NASHVILLE, Tenn. (BP)–A study funded by Planned Parenthood about teens’ response to mandatory parental notification for contraceptive use is “seriously flawed,” according to STOPP International, a division of American Life League.
The study, which appeared in The Journal of the American Medical Association Aug. 14, surveyed only Planned Parenthood clients at 33 family planning clinics in Wisconsin in 1999. The study concluded that mandatory parental notification for prescribed contraceptives would impede girls’ use of sexual healthcare services, potentially increasing teen pregnancies and the spread of STDs.
“The study ignores the effect mandatory parental notice for contraceptives would have on those girls who are not already sexually active,” Ed Szymkowiak, national director of STOPP International, said in a news release. “Such notice would deter many girls from becoming sexually active in the first place. The girls who were questioned were already hooked on sex — and became so in large part because they knew they could get contraceptives at Planned Parenthood without their parents being informed.”
Legislation to prohibit prescribed contraceptives for adolescents without parental involvement has been introduced in at least 10 states and in Congress. The Planned Parenthood study was conducted to see what effect the legislation, if enacted, would have on teenage girls’ sexual decisions.
Among the 950 sexually active girls ages 12 to 17 who were surveyed, 47 percent said they would stop using the clinic entirely and 59 percent said they would stop or postpone testing for pregnancy and sexually transmitted diseases, including HIV. Ninety-nine percent of the girls who said they would stop going to the clinics said they would continue to have sexual intercourse.
“Planned Parenthood, a big business that raked in $672.6 million of income in one year, has a financial interest in funding and promoting this study,” STOPP’s Szymkowiak said. “If parental notice laws for contraception are enacted, Planned Parenthood would lose a lot of business.”
The only way to conclusively measure the impact of such a notification law, Szymkowiak said, would be to try it out and measure the results over a period of several years so as not to miss the deterrent effect on those girls who were not sexually active at the time of the law’s enactment.
But, he asserted, “Planned Parenthood doesn’t care about the teens or their parents. Planned Parenthood is interested in making money.”

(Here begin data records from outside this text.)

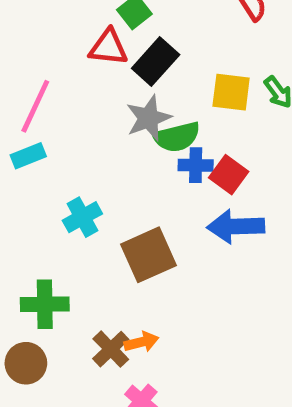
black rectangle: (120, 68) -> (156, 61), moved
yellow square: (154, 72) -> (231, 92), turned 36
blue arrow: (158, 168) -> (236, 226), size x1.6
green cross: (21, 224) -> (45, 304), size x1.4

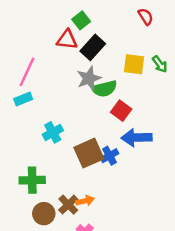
blue cross: (196, 165) -> (109, 156), moved, turned -30
red square: (229, 175) -> (121, 111), moved
brown circle: (26, 363) -> (44, 214), moved

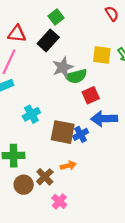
red triangle: (67, 40) -> (17, 34), moved
black rectangle: (93, 47) -> (48, 40), moved
red square: (121, 111) -> (91, 95), turned 30
brown square: (89, 153) -> (63, 132), turned 35
orange arrow: (85, 201) -> (68, 166), moved

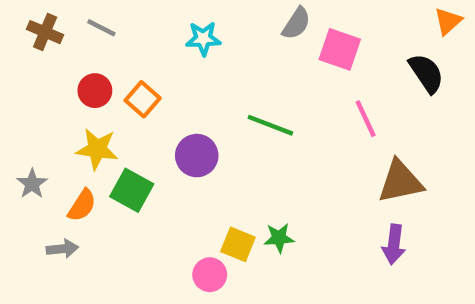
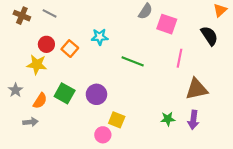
cyan star: (203, 39) -> (100, 37), moved
pink line: (366, 119) -> (180, 58), turned 36
yellow star: (97, 149) -> (37, 65), moved
purple circle: (197, 156) -> (96, 94), moved
green star: (279, 238) -> (168, 119), moved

In 1967, the American Medical Association asserted that minors should be able to be tested and treated for STDs without parental notification. In the ’70s, ’80s and ’90s, the AMA opposed legislation requiring parental involvement for adolescents to obtain prescribed contraceptives, and in 1988 several national medical organizations concluded that “ultimately, the health risks to adolescents are so impelling that legal barriers in deference to parental involvement should not stand in the way of needed care,” according to the Planned Parenthood study.
The study acknowledges that proponents of the legislation regard parental notification as a way to strengthen parents’ ability to educate their children and safeguard them from the medical risks associated with prescribed contraceptives, while others believe that mandating parental notification would encourage adolescents to use condoms rather than prescribed contraceptives, reducing the rates of STDs.
“Most children do best when their parents are involved in their life, even difficult decisions,” a policy analyst with the Family Research Council, Pia de Solenni, was quoted by The New York Times as saying. “These are grown-up and important decisions, and they need important advice.”